October 3, 2005
Funky Facial Hair Club. (FFHC)

beard.jpg

I can't remember the last time I shaved. There is nothing enjoyable about using a razor on your face. Razor, face. There's just something so wrong about that. Besides, shaving is for girls.

In celebration of non-shaving-ness-ss-ssss, I propose the formation of the Funky Facial Hair Club. FFHC for those in the know... It will be a club consisting of men, or women I guess, who can grow themselves a mean collection of facial hair. In order to get on the board of directors, you need to have some type of funky design, otherwise, you're just another Grizzly Adams. There will be no secret handshake, just a rubbing of one's bearded chin, as if to say, "How hot is this?!" will grant you admission to this most prestigious club.

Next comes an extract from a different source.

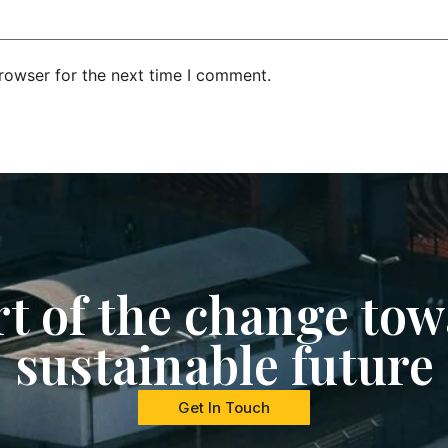
rowser for the next time I comment.
rt of the change tow
sustainable future
Get In Touch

Oh, and that guy up there, he is the psuedo founder. No idea who the Futon he is, but I don't really care. His beard rocks my face off.

Post #153

Comments

girl says,

That's weird, but somehow really cool. I wouldn't want to be that guy's old lady.

Posted @ October 3, 2005

RCP says,

Shoot and I just shaved yesterday! Why couldn't this futon have come out yesterday!? It took me two new razors to cut through my beard.

Posted @ October 3, 2005

hink says,

Funnily enough, I shaved off my Yaktee yesterday. I do it every October, anticipating the winter beard, but I always walk around for 2 weeks or so self-conscious about a weakened chin. I've worn it thus for about 12 years now, but I still can't get used to waking up every morning without 3 inches of 'tee going wacky off to the left and right.

Posted @ October 3, 2005

alec says,

whoa, hold up, i thought you lost your beard to the conniving pastor? But yeah, im in.

Posted @ October 3, 2005

Waylon says,

Yeah, what alan said! Oh, and I don't like facial hair. It's annoying. And there's nothing like getting an old-fashioned shave at the Barber's.